Consequently, businesses are not always able to identify exactly which skills gaps exist in their organisations.”

“Moreover, many employers across the world have indicated that they find traditional education systems are being challenged in terms of providing learners with essential work-related behaviours. It is becoming increasingly important for workers to have the right attitude, a willingness to learn and an understanding of how to conduct themselves in the workplace. These are the qualities that many employers are seeking,” noted Andrews.

Edexcel, the UK’s largest awarding body, is part of Pearson, the world's largest provider of education services. It offers academic and professional qualifications and testing to thousands of schools, colleges, employers and other places of learning globally, and has over 4 million learners enrolled on its highly regarded courses in more than 85 countries.

Andrews said: “This balance between the supply and demand sides of education is becoming more and more intense as countries across the world face the difficulties that have resulted from the current economic downturn. It makes what we call ‘effective education for employment’ an even more fundamental issue.”

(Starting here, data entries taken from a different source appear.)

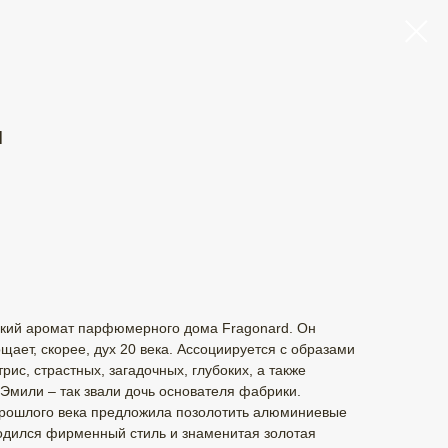
л
еский аромат парфюмерного дома Fragonard. Он
щает, скорее, дух 20 века. Ассоциируется с образами
ис, страстных, загадочных, глубоких, а также
 Эмили – так звали дочь основателя фабрики.
рошлого века предложила позолотить алюминиевые
дился фирменный стиль и знаменитая золотая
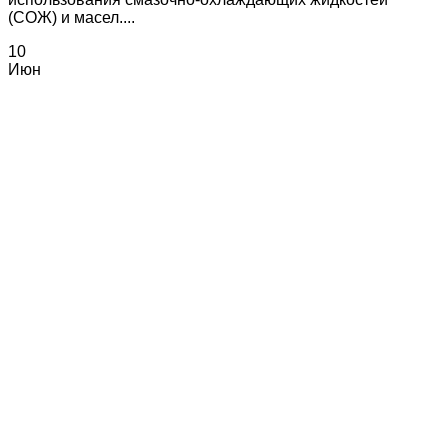
(СОЖ) и масел....
10
Июн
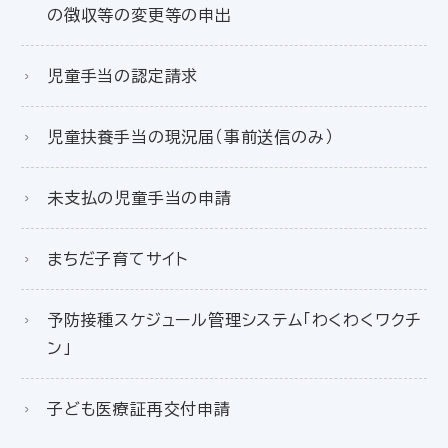
の徴収等の変更等の申出
児童手当の認定請求
児童扶養手当の現況届（事前送信のみ）
未支払の児童手当の申請
まちだ子育てサイト
予防接種スケジュール管理システム「わくわくワクチ
ン」
子ども医療証再交付申請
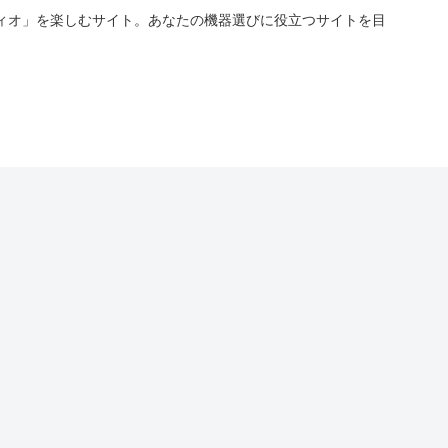
ィオ」を楽しむサイト。あなたの機器選びに役立つサイトを目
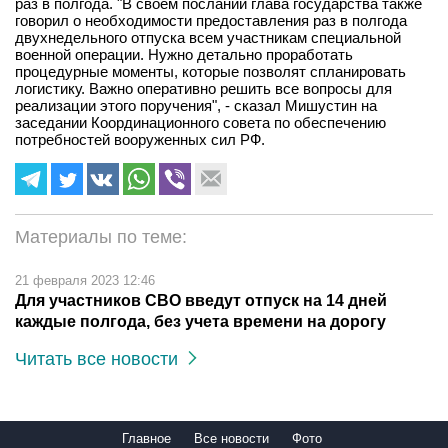
раз в полгода. "В своем послании глава государства также
говорил о необходимости предоставления раз в полгода
двухнедельного отпуска всем участникам специальной
военной операции. Нужно детально проработать
процедурные моменты, которые позволят спланировать
логистику. Важно оперативно решить все вопросы для
реализации этого поручения", - сказал Мишустин на
заседании Координационного совета по обеспечению
потребностей вооруженных сил РФ.
Материалы по теме:
21 февраля 2023 12:46
Для участников СВО введут отпуск на 14 дней
каждые полгода, без учета времени на дорогу
Читать все новости
Главное
Все новости
Фото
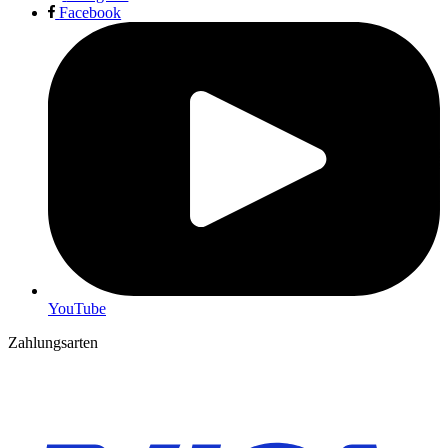
Facebook
YouTube
Zahlungsarten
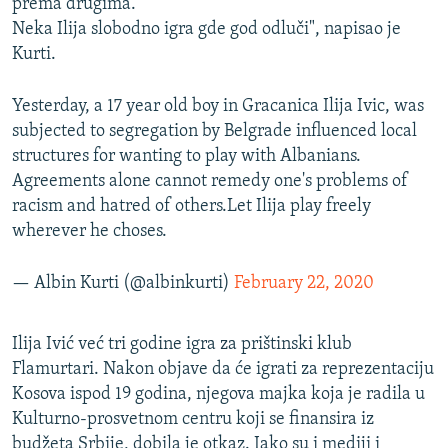
prema drugima.
Neka Ilija slobodno igra gde god odluči", napisao je
Kurti.
Yesterday, a 17 year old boy in Gracanica Ilija Ivic, was
subjected to segregation by Belgrade influenced local
structures for wanting to play with Albanians.
Agreements alone cannot remedy one's problems of
racism and hatred of others.Let Ilija play freely
wherever he choses.
— Albin Kurti (@albinkurti)
February 22, 2020
Ilija Ivić već tri godine igra za prištinski klub
Flamurtari. Nakon objave da će igrati za reprezentaciju
Kosova ispod 19 godina, njegova majka koja je radila u
Kulturno-prosvetnom centru koji se finansira iz
budžeta Srbije, dobila je otkaz. Iako su i mediji i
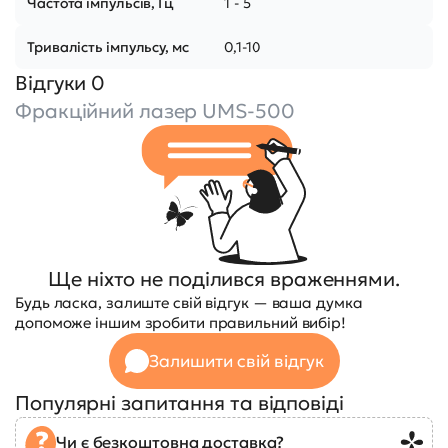
Частота імпульсів, Гц
1 - 5
Тривалість імпульсу, мс
0,1-10
Відгуки 0
Фракційний лазер UMS-500
Ще ніхто не поділився враженнями.
Будь ласка, залиште свій відгук — ваша думка
допоможе іншим зробити правильний вибір!
Залишити свій відгук
Популярні запитання та відповіді
Чи є безкоштовна доставка?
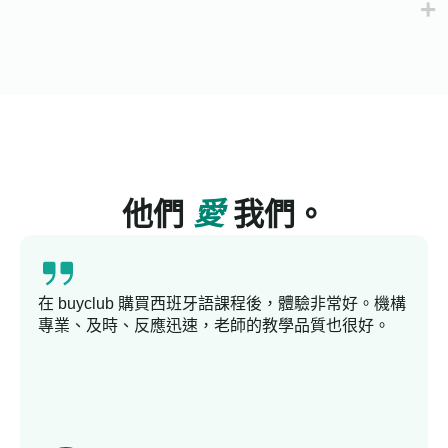
他們
愛
我們。
在 buyclub 購買西班牙語課程後，體驗非常好。機構
專業、及時、反應迅速，老師的教學品質也很好。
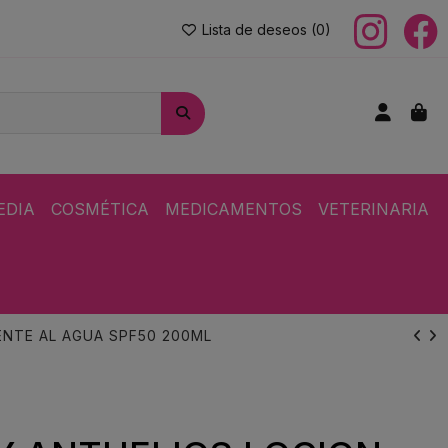
Lista de deseos (
0
)
EDIA
COSMÉTICA
MEDICAMENTOS
VETERINARIA
ENTE AL AGUA SPF50 200ML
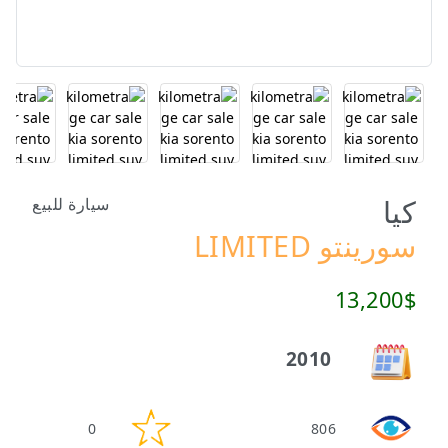
كيا
سيارة للبيع
سورينتو LIMITED
13,200$
2010
0
806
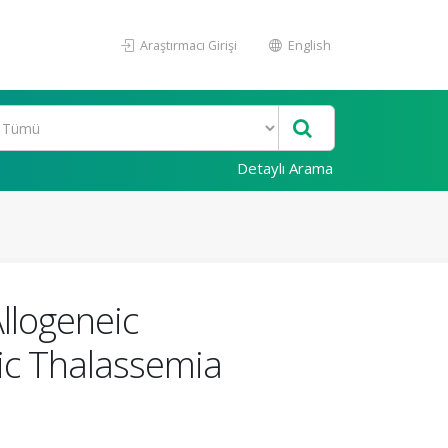
Araştırmacı Girişi
English
Detaylı Arama
Allogeneic
ic Thalassemia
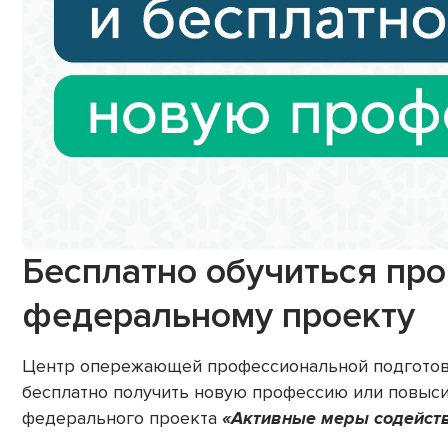
Бесплатно обучиться пр
федеральному проекту
Центр опережающей профессиональной подготов
бесплатно получить новую профессию или повыс
федерального проекта
«Активные меры содейств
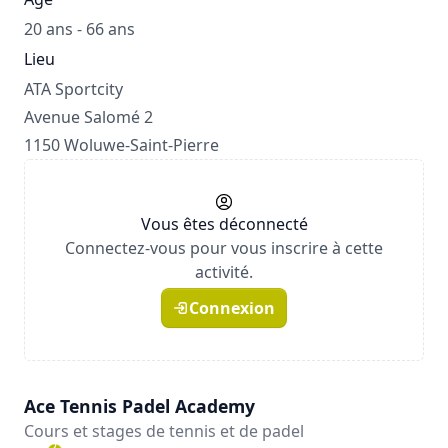
20 ans - 66 ans
Lieu
ATA Sportcity
Avenue Salomé 2
1150 Woluwe-Saint-Pierre
Vous êtes déconnecté
Connectez-vous pour vous inscrire à cette
activité.
Connexion
Ace Tennis Padel Academy
Cours et stages de tennis et de padel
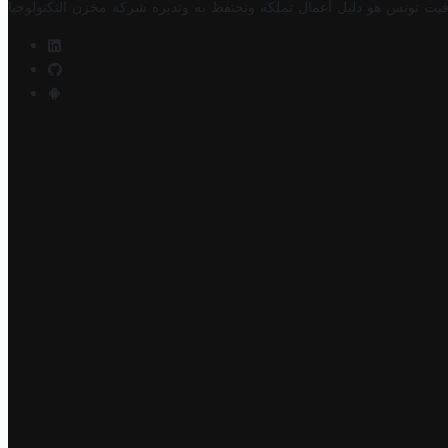
فيت تونس هو دليل أعمال تملكه وتحتفظ به وتديره
شركة مخزن التكنولوجيا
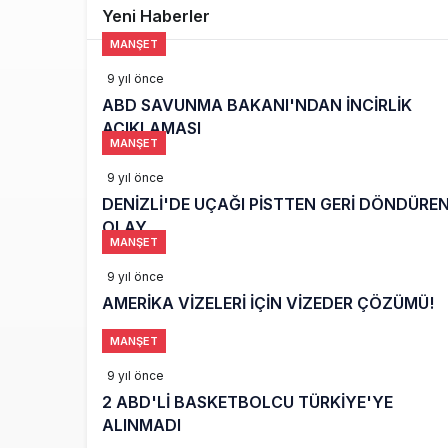
Yeni Haberler
Türkiye’nin
10:26
MANŞET
SunExpress 
18:40
9 yıl önce
ABD SAVUNMA BAKANI'NDAN İNCİRLİK
İstanbul Hava
17:59
AÇIKLAMASI
MANŞET
9 yıl önce
DENİZLİ'DE UÇAĞI PİSTTEN GERİ DÖNDÜRE
OLAY
MANŞET
9 yıl önce
AMERİKA VİZELERİ İÇİN VİZEDER ÇÖZÜMÜ!
MANŞET
9 yıl önce
2 ABD'Lİ BASKETBOLCU TÜRKİYE'YE
ALINMADI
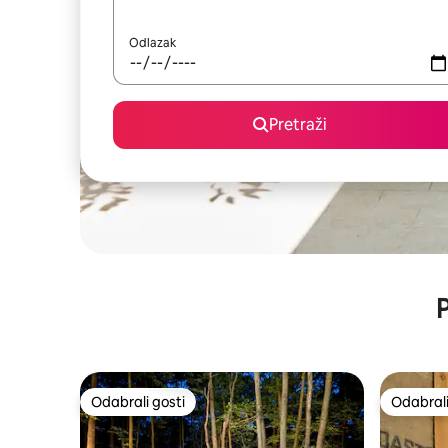
Odlazak
Pretraži
P
Odabrali gosti
Odabrali
Odabrali gosti
Odabrali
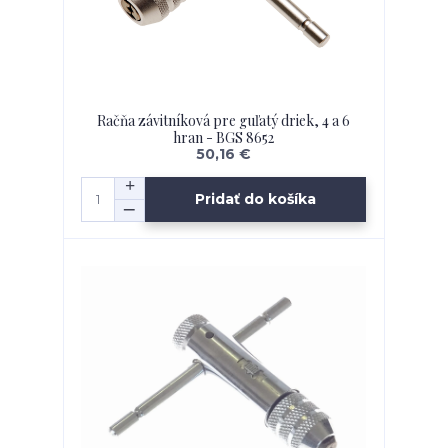
Račňa závitníková pre guľatý driek, 4 a 6
hran - BGS 8652
50,16 €
Pridať do košíka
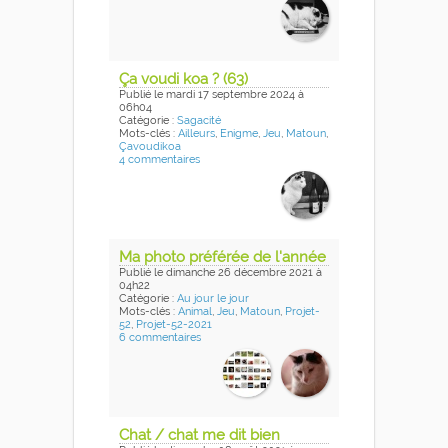
Ça voudi koa ? (63)
Publié
le mardi 17 septembre 2024
à
06h04
Catégorie :
Sagacité
Mots-clés :
Ailleurs
,
Enigme
,
Jeu
,
Matoun
,
Çavoudikoa
4 commentaires
Ma photo préférée de l'année
Publié
le dimanche 26 décembre 2021
à
04h22
Catégorie :
Au jour le jour
Mots-clés :
Animal
,
Jeu
,
Matoun
,
Projet-
52
,
Projet-52-2021
6 commentaires
Chat / chat me dit bien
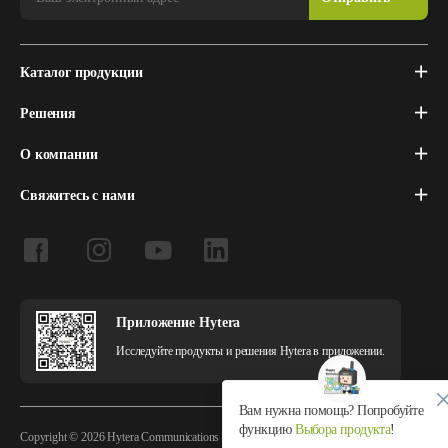
Каталог продукции
Решения
О компании
Свяжитесь с нами
Приложение Hytera
Исследуйте продукты и решения Hytera в приложении.
Вам нужна помощь? Попробуйте
функцию
Выбора продукта
!
Copyright © 2026 Hytera Communications Corporation Limited All Rights Reserved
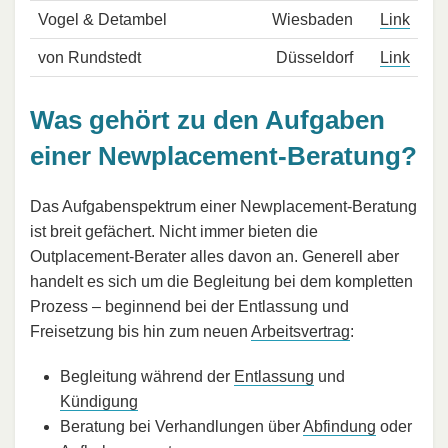
Vogel & Detambel
Wiesbaden
Link
von Rundstedt
Düsseldorf
Link
Was gehört zu den Aufgaben
einer Newplacement-Beratung?
Das Aufgabenspektrum einer Newplacement-Beratung
ist breit gefächert. Nicht immer bieten die
Outplacement-Berater alles davon an. Generell aber
handelt es sich um die Begleitung bei dem kompletten
Prozess – beginnend bei der Entlassung und
Freisetzung bis hin zum neuen
Arbeitsvertrag
:
Begleitung während der
Entlassung
und
Kündigung
Beratung bei Verhandlungen über
Abfindung
oder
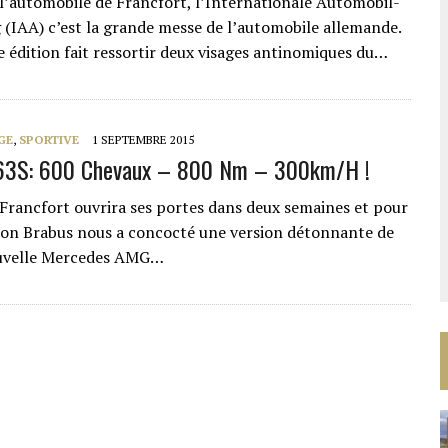
 l’automobile de Francfort, l’Internationale Automobil-
 (IAA) c’est la grande messe de l’automobile allemande.
 édition fait ressortir deux visages antinomiques du…
GE
,
SPORTIVE
1 SEPTEMBRE 2015
63S: 600 Chevaux – 800 Nm – 300km/h !
 Francfort ouvrira ses portes dans deux semaines et pour
ion Brabus nous a concocté une version détonnante de
ouvelle Mercedes AMG…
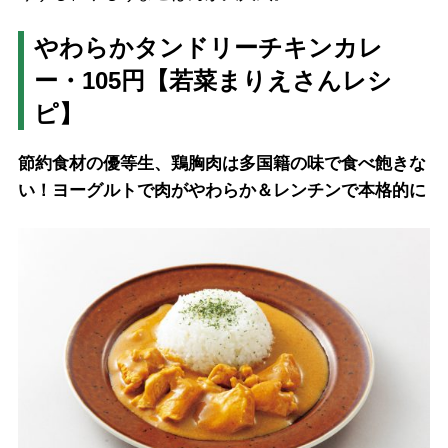
やわらかタンドリーチキンカレ
ー・105円【若菜まりえさんレシ
ピ】
節約食材の優等生、鶏胸肉は多国籍の味で食べ飽きな
い！ヨーグルトで肉がやわらか＆レンチンで本格的に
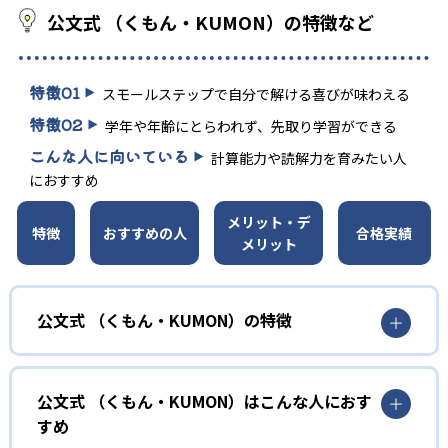
公文式 （くもん・KUMON）の特徴など
特徴
01
スモールステップで自分で解ける喜びが味わえる
特徴
02
学年や年齢にとらわれず、先取り学習ができる
こんな人に向いている
計算能力や読解力を育みたい人
におすすめ
メリット・デ
特徴
おすすめの人
合格実績
メリット
公文式 （くもん・KUMON）の特徴
01
無学年式の学力別学習
公文式 （くもん・KUMON）はこんな人におす
KUMONでは、年齢や学年にとらわれずに、一人ひとりの学
すめ
力に応じたレベルから学習を始めている。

Edexcel recommends that schools, colleges and local governments and businesses, work together to collectively promote, and ensure that learners gain, the qualities valued by employees. Such long-term collaborations will ensure that skills gaps such as those that currently exist will not recur in the future; instead, jobseekers will be highly employable, employers will recruit staff members who are able to immediately perform to a high standard, and local and global economies with continue to develop.